Na verdade, a imagem da sebe me veio à ideia - a “cena” dos muros sendo demasiado pretensiosa no caso presente - com Pacheco Pereira a convidar os amigos das disputas habituais a irem abrir os três a janela diante do mar, para a lufada de ar da maresia, após as informações esplendorosas de Jorge Coelho de que o investimento se vai mesmo realizar em Portugal - com a injecção de capital exterior para isso - o que, aliás, explica a alegre confiança e ironia de António Costa contra os do Restelo que lhe desfazem na “geringonça”, desconhecedores da injecção, ao contrário de Jorge Coelho, que a conhece e sabe dar valor às carências nacionais, condenando decididamente as políticas anteriores de Passos, (esquecido dos condicionalismos em que navegava a nau deste).
Mas, retomando a sebe, de facto, existe uma entre os três da quadratura, não por oposição de parentes contrariados, mas por incompatibilidades próprias, resultantes das ideologias pessoais, sebe, aliás, bastante florida de rosas também, os espinhos, quando eriçados, logo retomando os punhos de renda das civilidades, que se me perdoe o surrealismo da imagem.
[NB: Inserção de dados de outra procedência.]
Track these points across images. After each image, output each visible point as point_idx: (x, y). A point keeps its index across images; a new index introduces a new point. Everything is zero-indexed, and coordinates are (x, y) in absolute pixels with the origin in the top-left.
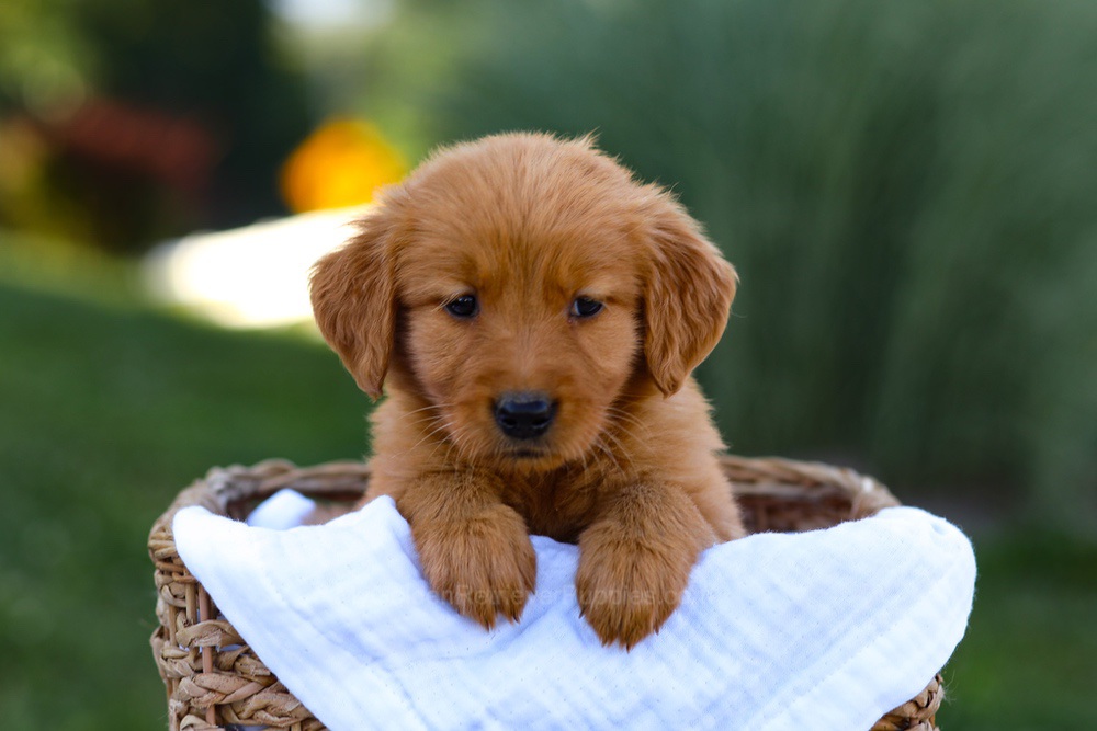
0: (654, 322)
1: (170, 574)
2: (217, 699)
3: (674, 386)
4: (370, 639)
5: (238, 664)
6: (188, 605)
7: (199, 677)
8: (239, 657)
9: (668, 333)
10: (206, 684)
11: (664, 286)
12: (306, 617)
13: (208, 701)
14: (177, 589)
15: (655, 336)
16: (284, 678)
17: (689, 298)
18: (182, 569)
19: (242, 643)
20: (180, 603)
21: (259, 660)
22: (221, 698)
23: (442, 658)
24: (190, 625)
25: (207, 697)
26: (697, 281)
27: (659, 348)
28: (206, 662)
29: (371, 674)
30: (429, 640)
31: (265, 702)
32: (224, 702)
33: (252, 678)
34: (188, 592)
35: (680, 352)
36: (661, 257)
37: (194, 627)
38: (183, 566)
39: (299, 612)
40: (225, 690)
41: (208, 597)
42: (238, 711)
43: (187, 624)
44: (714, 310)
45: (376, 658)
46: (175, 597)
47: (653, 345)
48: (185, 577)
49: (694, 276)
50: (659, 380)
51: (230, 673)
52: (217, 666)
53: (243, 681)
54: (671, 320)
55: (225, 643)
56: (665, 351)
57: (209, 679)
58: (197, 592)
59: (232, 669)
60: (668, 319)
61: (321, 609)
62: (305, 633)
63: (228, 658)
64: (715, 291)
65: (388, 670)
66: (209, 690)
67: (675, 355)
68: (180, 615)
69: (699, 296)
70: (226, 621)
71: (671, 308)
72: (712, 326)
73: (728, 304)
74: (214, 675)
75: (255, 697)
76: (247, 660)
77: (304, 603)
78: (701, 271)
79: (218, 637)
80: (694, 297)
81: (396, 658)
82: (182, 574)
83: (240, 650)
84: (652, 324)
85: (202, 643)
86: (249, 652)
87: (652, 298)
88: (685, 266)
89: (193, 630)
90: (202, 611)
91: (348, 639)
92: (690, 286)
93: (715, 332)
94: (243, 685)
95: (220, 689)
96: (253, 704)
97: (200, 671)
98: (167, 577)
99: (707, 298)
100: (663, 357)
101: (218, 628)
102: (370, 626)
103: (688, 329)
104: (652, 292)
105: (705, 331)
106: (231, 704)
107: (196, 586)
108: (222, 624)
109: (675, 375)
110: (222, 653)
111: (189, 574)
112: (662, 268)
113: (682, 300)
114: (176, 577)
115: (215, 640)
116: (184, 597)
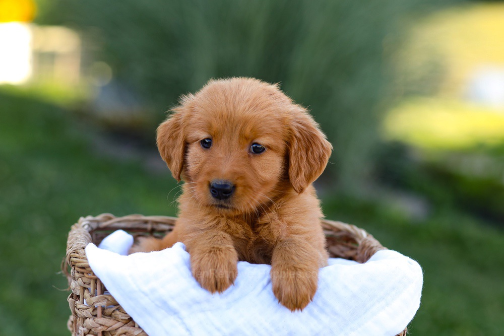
0: (294, 161)
1: (83, 273)
2: (104, 329)
3: (301, 190)
4: (173, 304)
5: (113, 314)
6: (91, 287)
7: (96, 319)
8: (114, 311)
9: (299, 167)
10: (100, 322)
11: (299, 147)
12: (146, 295)
13: (100, 330)
14: (85, 280)
15: (294, 167)
16: (135, 319)
17: (310, 153)
18: (91, 272)
19: (117, 304)
20: (86, 286)
22: (106, 328)
23: (203, 311)
24: (93, 296)
25: (100, 328)
26: (314, 147)
27: (295, 173)
28: (99, 312)
29: (172, 319)
30: (197, 302)
31: (125, 331)
32: (107, 330)
33: (120, 320)
34: (92, 282)
35: (305, 175)
36: (298, 135)
37: (94, 297)
39: (144, 292)
40: (108, 325)
41: (102, 285)
42: (112, 334)
43: (92, 296)
44: (321, 159)
45: (175, 312)
46: (84, 283)
47: (293, 171)
49: (313, 144)
50: (295, 187)
51: (109, 317)
52: (104, 314)
53: (116, 321)
54: (301, 161)
55: (108, 305)
56: (297, 175)
57: (101, 320)
58: (96, 283)
59: (110, 316)
60: (300, 161)
61: (153, 291)
62: (145, 301)
63: (108, 311)
64: (322, 152)
65: (180, 318)
66: (101, 325)
67: (302, 176)
68: (86, 292)
69: (314, 152)
70: (110, 295)
71: (301, 156)
72: (320, 166)
73: (327, 158)
74: (103, 318)
75: (121, 328)
76: (118, 312)
77: (146, 288)
78: (316, 142)
80: (312, 153)
81: (184, 313)
83: (115, 308)
84: (292, 162)
85: (96, 305)
86: (120, 308)
87: (293, 151)
88: (309, 141)
89: (94, 299)
90: (98, 291)
91: (164, 304)
92: (311, 148)
93: (321, 168)
94: (116, 323)
95: (106, 325)
96: (120, 331)
97: (96, 316)
98: (81, 275)
99: (318, 154)
100: (297, 176)
101: (106, 298)
102: (173, 298)
103: (309, 166)
104: (293, 149)
105: (316, 168)
106: (109, 331)
107: (96, 280)
108: (107, 297)
109: (302, 185)
110: (107, 308)
112: (299, 140)
113: (307, 154)
114: (86, 275)
115: (104, 303)
116: (89, 284)
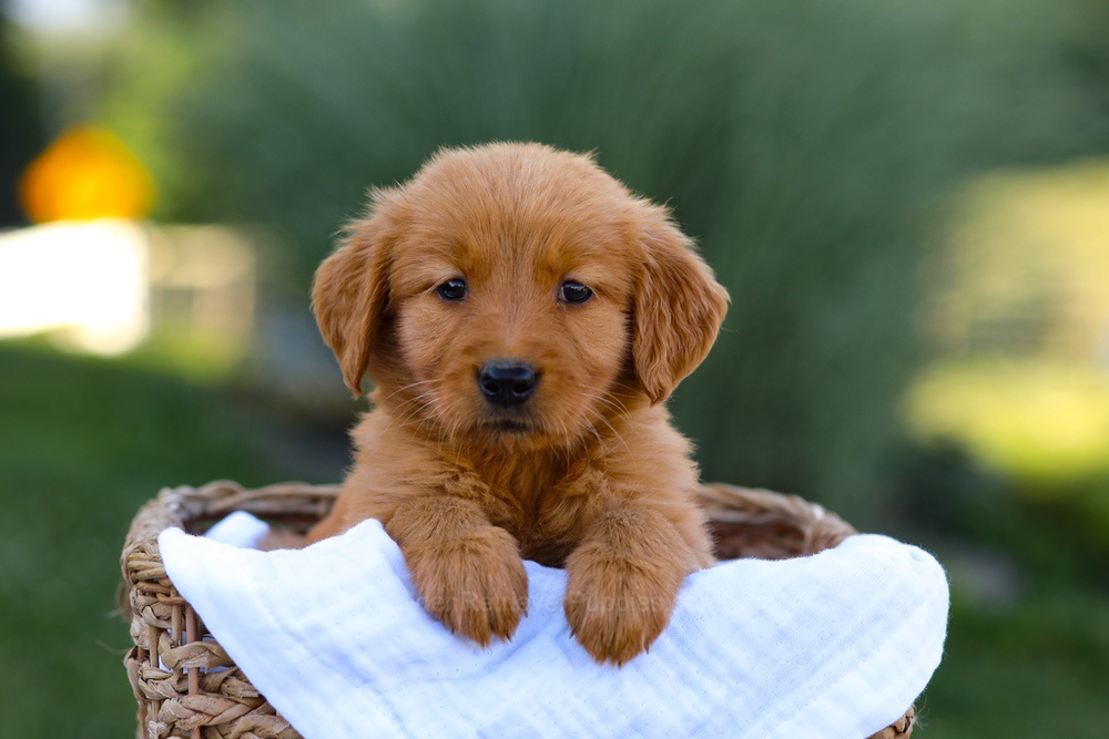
0: (643, 323)
1: (154, 594)
2: (205, 720)
3: (662, 392)
4: (363, 661)
5: (225, 686)
6: (173, 627)
7: (186, 699)
8: (226, 679)
9: (657, 338)
10: (194, 706)
11: (654, 290)
12: (299, 639)
13: (196, 723)
14: (161, 610)
15: (644, 338)
16: (274, 699)
18: (170, 589)
19: (232, 664)
20: (163, 624)
21: (248, 682)
22: (208, 719)
23: (432, 680)
24: (178, 646)
25: (194, 718)
27: (647, 351)
28: (192, 683)
29: (361, 696)
30: (420, 661)
31: (253, 724)
32: (212, 723)
33: (239, 700)
34: (174, 613)
35: (669, 358)
37: (180, 648)
38: (171, 586)
39: (293, 634)
40: (213, 712)
41: (196, 618)
42: (224, 732)
43: (174, 645)
45: (366, 680)
46: (158, 618)
47: (642, 347)
48: (173, 598)
49: (685, 286)
50: (646, 383)
51: (217, 695)
52: (204, 688)
53: (230, 703)
54: (660, 324)
55: (212, 665)
56: (652, 355)
57: (196, 701)
58: (183, 616)
59: (218, 690)
60: (658, 323)
61: (315, 630)
62: (297, 654)
63: (213, 680)
64: (705, 304)
65: (379, 692)
66: (196, 711)
67: (662, 360)
68: (163, 636)
69: (689, 307)
70: (216, 643)
71: (661, 313)
72: (701, 338)
73: (718, 321)
74: (202, 697)
75: (242, 718)
76: (234, 681)
77: (298, 625)
79: (205, 659)
81: (387, 681)
82: (168, 595)
83: (226, 672)
84: (641, 325)
85: (187, 666)
86: (238, 674)
89: (179, 652)
90: (189, 633)
91: (341, 662)
92: (680, 297)
93: (703, 346)
94: (230, 707)
95: (208, 711)
96: (240, 725)
97: (185, 693)
98: (151, 599)
99: (696, 309)
100: (651, 360)
101: (206, 649)
102: (363, 648)
103: (678, 338)
104: (642, 295)
105: (693, 342)
106: (217, 726)
107: (184, 607)
108: (209, 646)
109: (662, 381)
110: (210, 673)
111: (178, 594)
114: (161, 598)
115: (203, 661)
116: (169, 619)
Mas nunca, como hoje, a sebe fora tão esplendidamente anulada, no geral regozijo que sucedeu à informação do opositor socialista, adepto inquestionável das virtudes governativas de  António Costa.
O debate hoje iniciou-se a respeito da escaramuça altissonante causada pela proposta do Bloco de Esquerda de taxar o imobiliário com que os ricos disfarçam a sua riqueza escondida nos tais paraísos fiscais, isenta dos impostos pátrios, e criando nessas mansões o seu próprio paraíso vivencial, saboreando da pátria o bom clima e o saboroso alimento, que ainda é o que se leva desta vida, além da brincadeira, ai, ai. É claro que os ricos não gostaram da graça e António Costa teve que pôr água na fervura, explicando que não era tanto assim, como o Bloco dizia que queria que fosse, com Mariana Mortágua a explicar e dizendo verdades muito justas e muito sentidas que, de resto, Pacheco Pereira, que não perde a ocasião de cascar em Passos Coelho,  apoiou, afirmando que o que ela disse já Passos o propusera, bem claro - taxar as casas dos ricos, por conta dos dinheiros resguardados fora, para buscar as côdeas dos remendos pecuniários de que Costa precisa para o seu acordo com Bruxelas, para Bruxelas não se zangar connosco, continuando a servir-nos e a taxar-nos, como é justo, mas cada vez mais excessivamente, por conta da insignificância dos investimentos cá.
Não importa continuar o relato sobre os temas disputados na Quadratura, cada um a seu modo, com a perspicácia e a orientação específicas, Pacheco Pereira, como sempre lançando as garras (linguagem surrealista) sobre o pobre Passos Coelho, com pano para mangas, secundado desta vez por Lobo Xavier, por causa do tal livro que se comprometeu a apresentar mas de que se escusou posteriormente, o que também lhe não é perdoado, no empolamento da moralidade para os bons costumes. Quanto a Jorge Coelho, gostei que se escusasse à lavagem da roupa suja, e em vez disso tirasse o tal coelho da cartola, a respeito da veracidade dos investimentos, como bom prestidigitador, o que fez terminar o debate sem sebe e com o perfume da maresia, sugerido por Pacheco Pereira.